Docker removed veth interface and that triggered netclass
scrape collector failure
What did you expect to see?
I would expect ignored devices not to trigger netclass
scrape collector failure (veth.*
in this case).
In fact node_exporter
shouldn't even attempt to get metrics for these devices as that is useless.
What did you see instead?
# cat /var/log/syslog | grep "veth67506fc"
Dec 17 05:15:57 hostname systemd-udevd[44530]: Could not generate persistent MAC address for veth67506fc: No such file or directory
Dec 17 05:15:58 hostname kernel: [9799969.809182] eth1: renamed from veth67506fc
Dec 17 05:15:58 hostname node_exporter[6459]: level=error ts=2020-12-17T05:15:58.486Z caller=collector.go:161 msg="collector failed" name=netclass duration_seconds=0.044157776 err="could not get net class info: error obtaining net class info: open /sys/class/net/veth67506fc: no such file or directory"

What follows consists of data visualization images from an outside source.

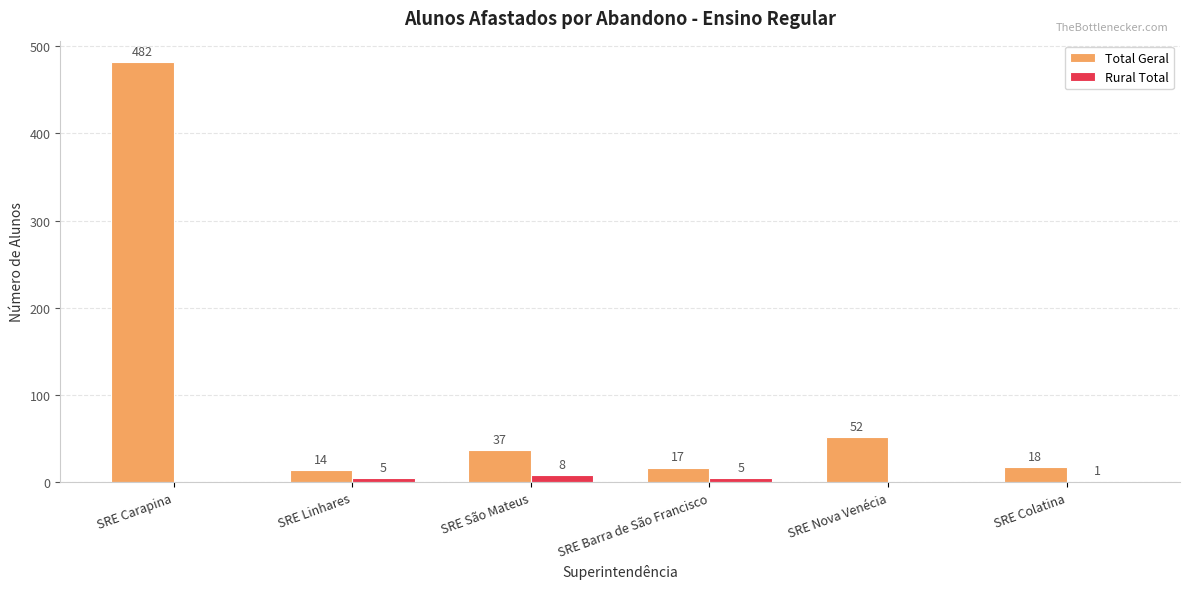

Count the number of categories in the chart.

6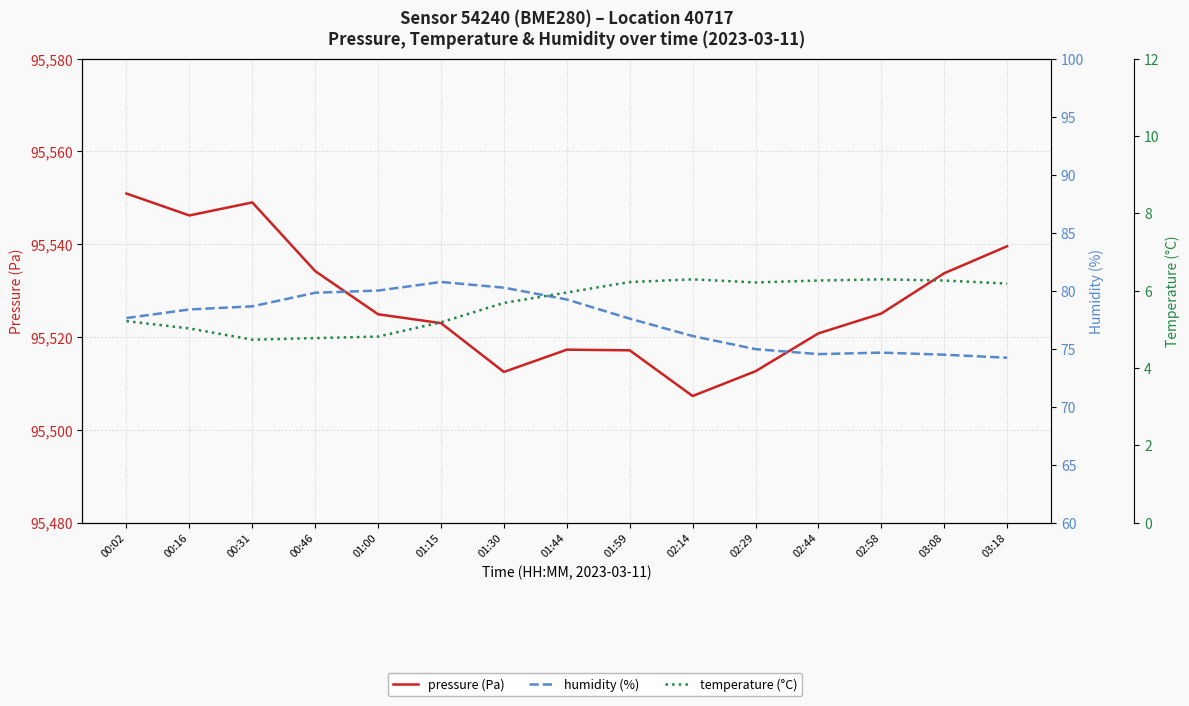

What is the value of the pressure (Pa) point at the 11th from the left?

95512.6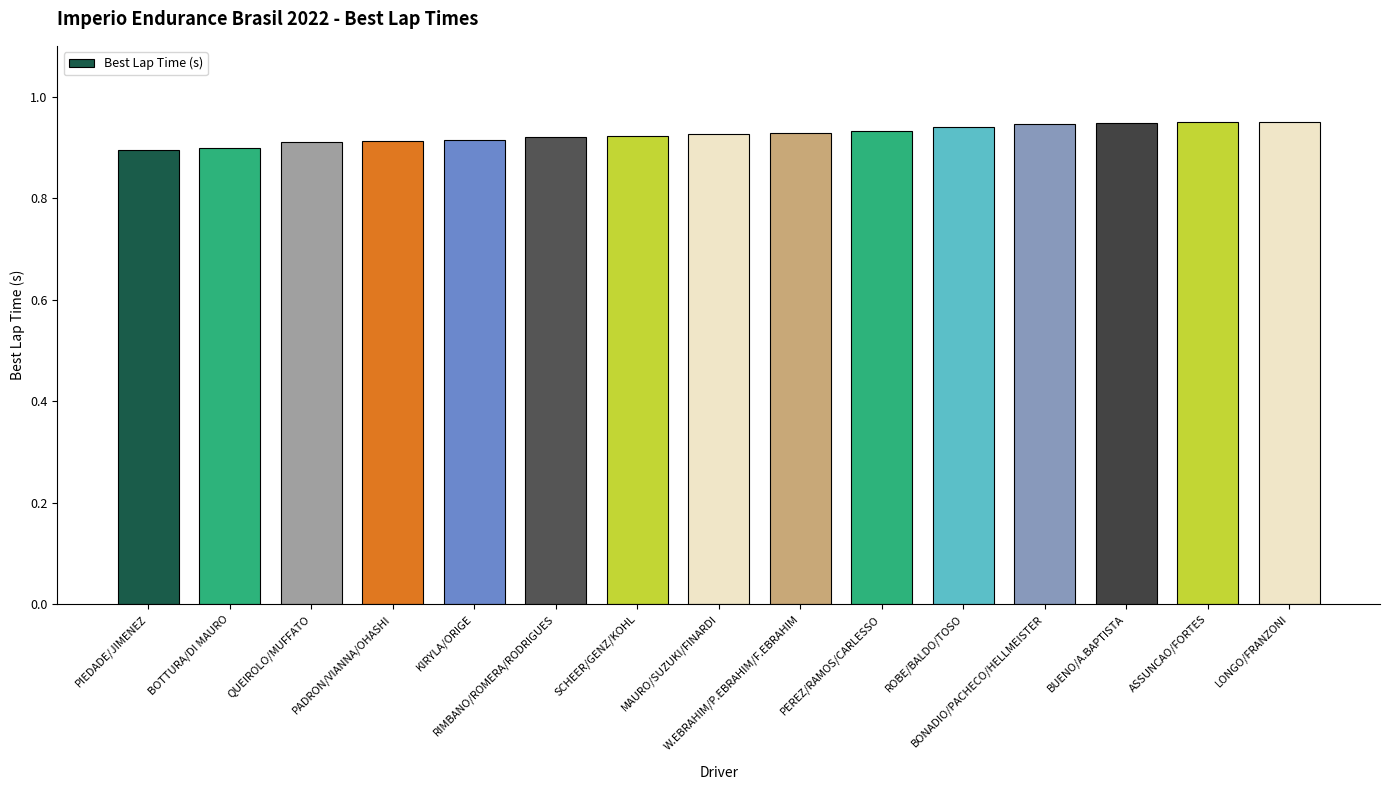

The value at ASSUNCAO/FORTES is 95.0. True or false?

True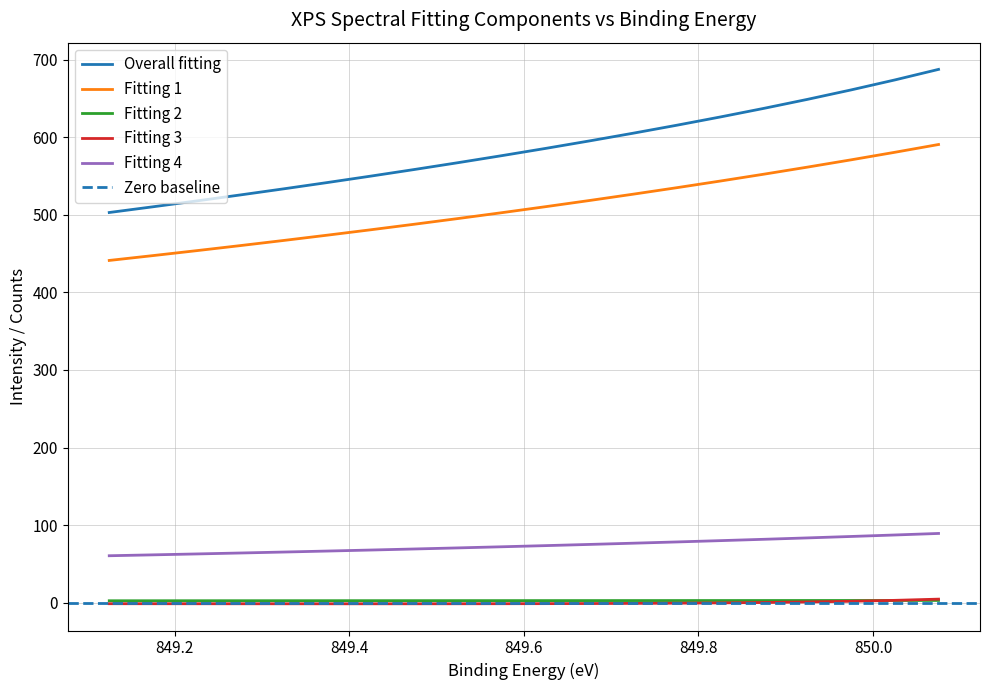

Which series has the widest spread of values?

Overall fitting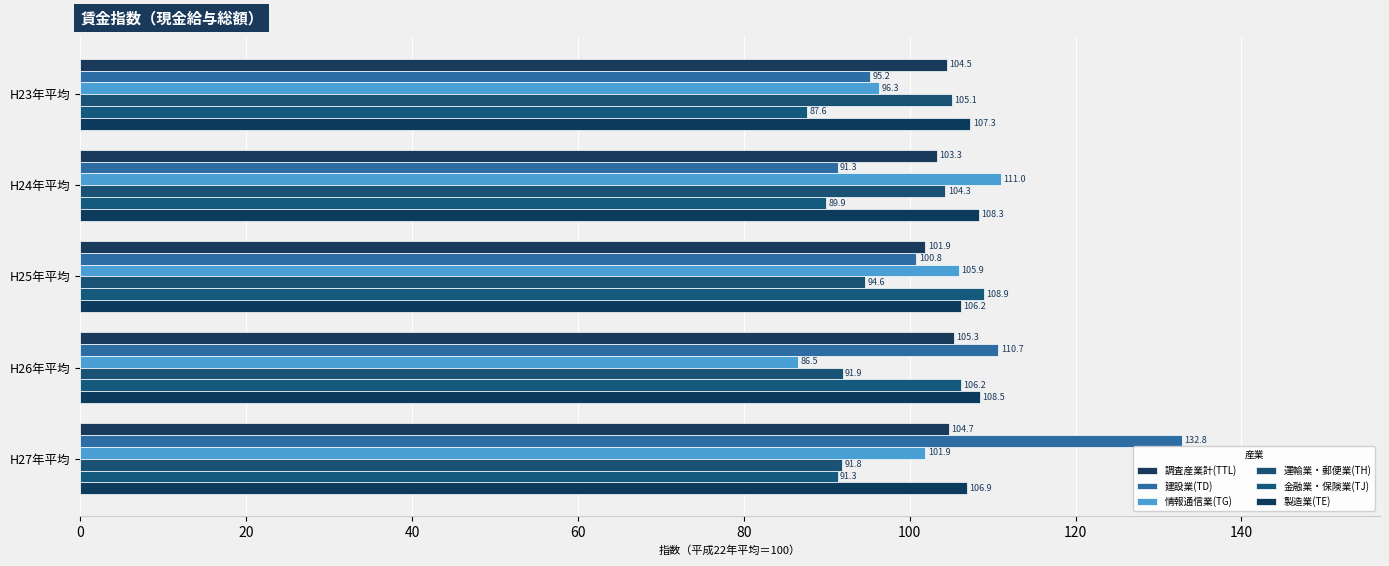

How many values in the 情報通信業(TG) series are below 101?

2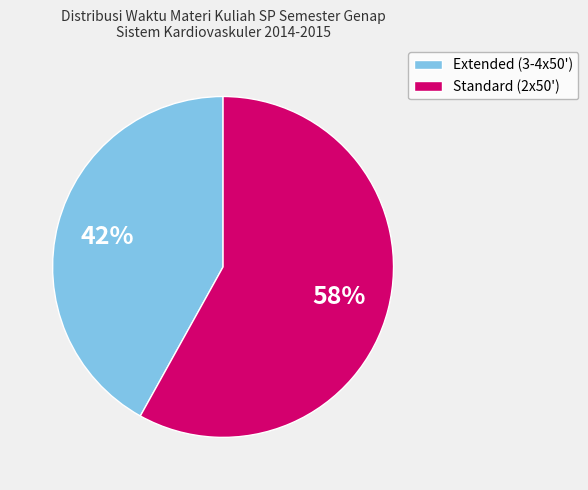

To the nearest percent, what is the average slice percentage?

50%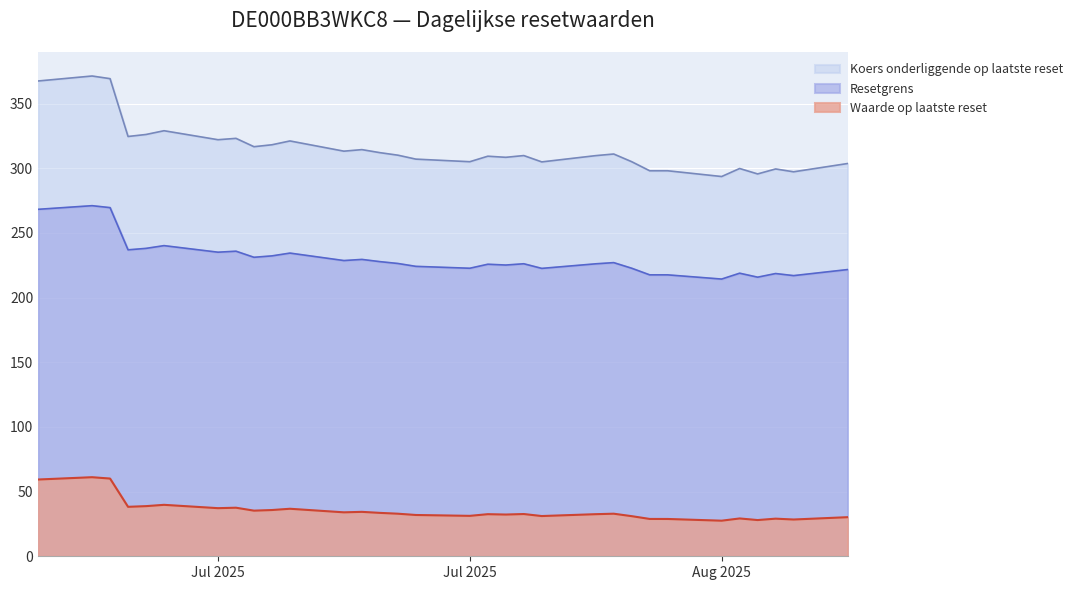

Which category has the highest value in the Koers onderliggende op laatste reset series?

2025-07-07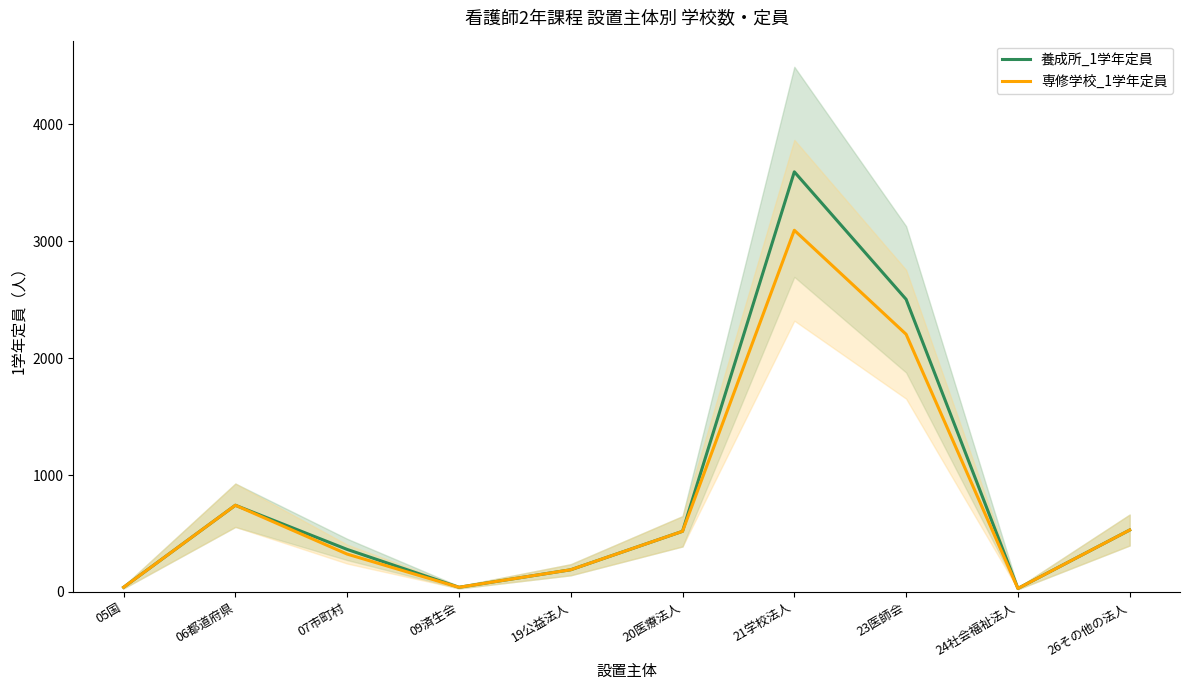

Reading left to right, transcribe all the data shown in this chart.

養成所_1学年定員: 40	742	364	40	190	519	3595	2504	30	530
専修学校_1学年定員: 40	742	324	40	190	519	3095	2205	30	530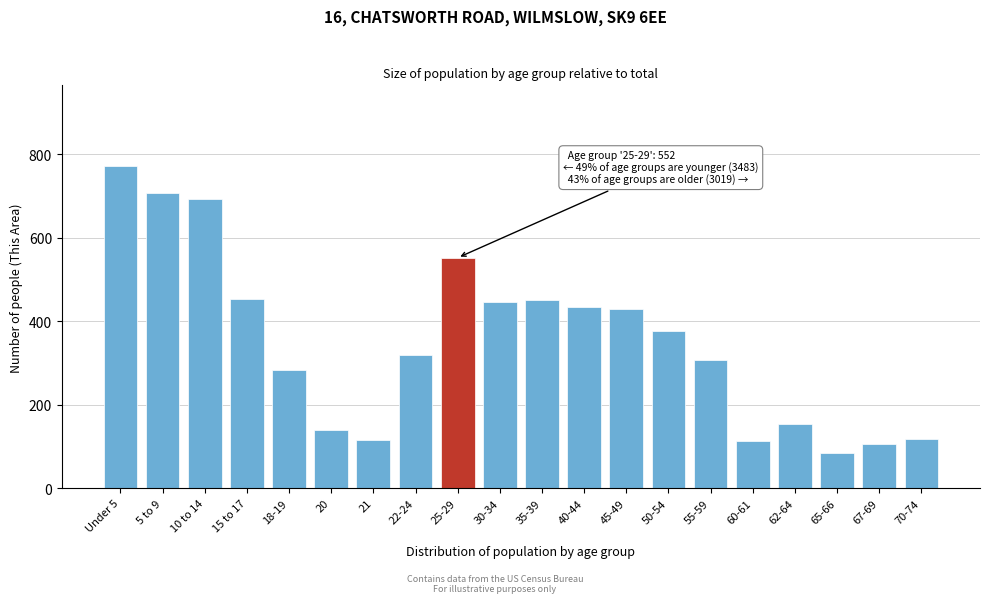

What is the sum of all values?

7054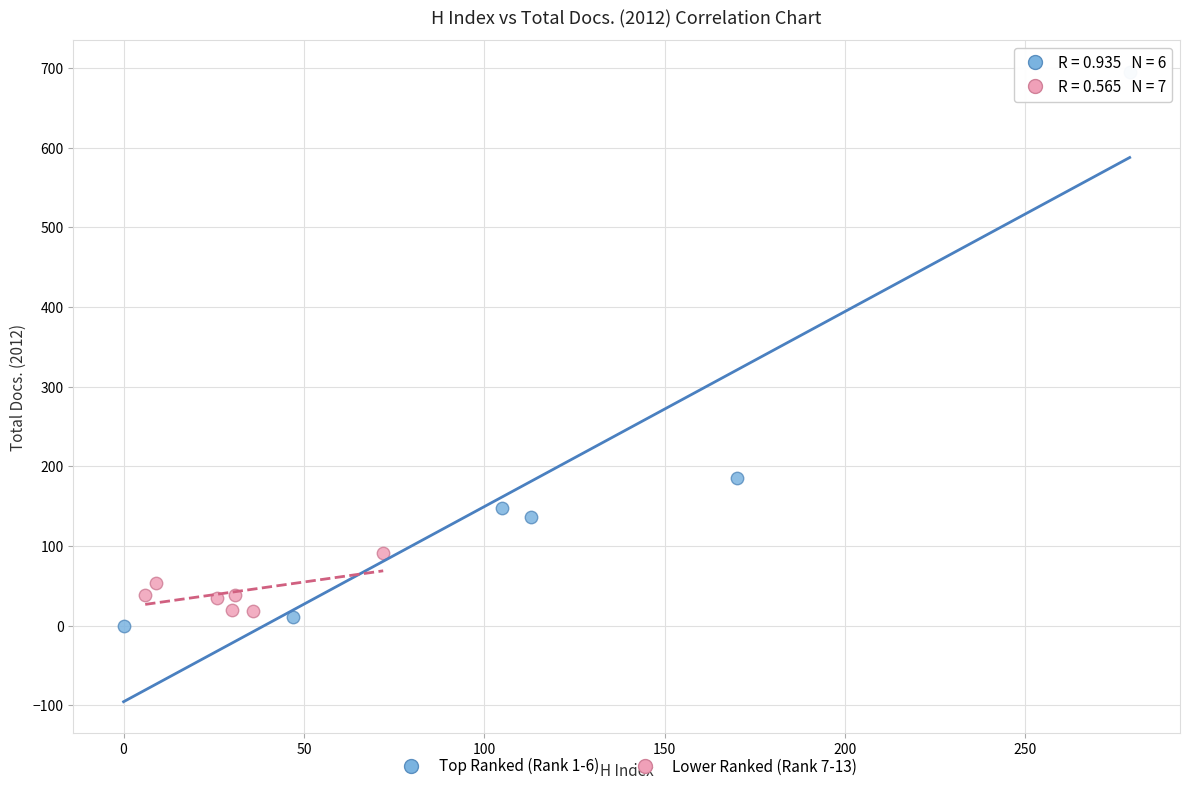

Which series has the widest spread of Y values?

Top Ranked (Rank 1-6)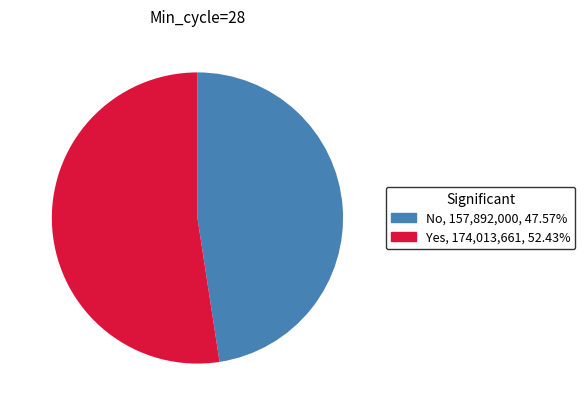

Which category has the smallest portion of the pie?

No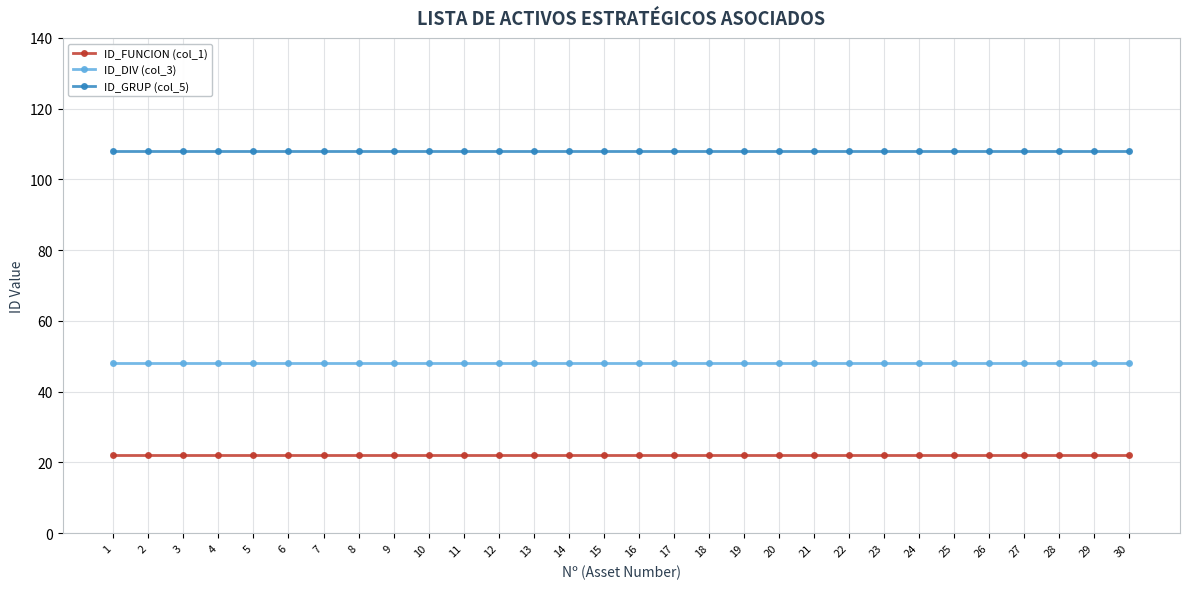

List the series in order of their overall mean, lowest first.

ID_FUNCION (col_1), ID_DIV (col_3), ID_GRUP (col_5)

Dec 17 05:15:59 hostname kernel: [9799970.764950] veth67506fc: renamed from eth1
Metrics for these devices are not exposed by node_exporter
, as expected:
$ ifconfig | grep veth
veth06454cb: flags=4163<UP,BROADCAST,RUNNING,MULTICAST> mtu 1500
veth09549bc: flags=4163<UP,BROADCAST,RUNNING,MULTICAST> mtu 1500
veth139b970: flags=4163<UP,BROADCAST,RUNNING,MULTICAST> mtu 1500
veth18767aa: flags=4163<UP,BROADCAST,RUNNING,MULTICAST> mtu 1500
veth1ce105e: flags=4163<UP,BROADCAST,RUNNING,MULTICAST> mtu 1500
veth2a93f53: flags=4163<UP,BROADCAST,RUNNING,MULTICAST> mtu 1500
veth2f43cdf: flags=4163<UP,BROADCAST,RUNNING,MULTICAST> mtu 1500
veth3ea67ac: flags=4163<UP,BROADCAST,RUNNING,MULTICAST> mtu 1500
veth52036bb: flags=4163<UP,BROADCAST,RUNNING,MULTICAST> mtu 1500
veth68de7c9: flags=4163<UP,BROADCAST,RUNNING,MULTICAST> mtu 1500
veth78836e8: flags=4163<UP,BROADCAST,RUNNING,MULTICAST> mtu 1500
veth791ccd1: flags=4163<UP,BROADCAST,RUNNING,MULTICAST> mtu 1500
veth79cf6f7: flags=4163<UP,BROADCAST,RUNNING,MULTICAST> mtu 1500
vethfb80213: flags=4163<UP,BROADCAST,RUNNING,MULTICAST> mtu 1500
$ curl -s localhost:9100/metrics | grep veth
$
I'm working on this issue.
While both linked PRs fix this for ignored interfaces, I think the issue itself persists. Since we get a dir listing and then based on that try to open files without any locking, we can not rely on the files being present.
I believe this can also happen for devices we don't ignore, when a device (or rather its file on procfs) is removed in between listing /sys/class/net
and attempting to open the respective device files.
Maybe simply log the failure and skip over the device here could make this more resilient?
Agreed, this still will be a problem for short lived interfaces that are not ignored. But not convinced that ignoring the error is the best solution. But we could check for ErrNotExist and ignore that. @SuperQ wdyt?
Are there any updates? I meet the same issue.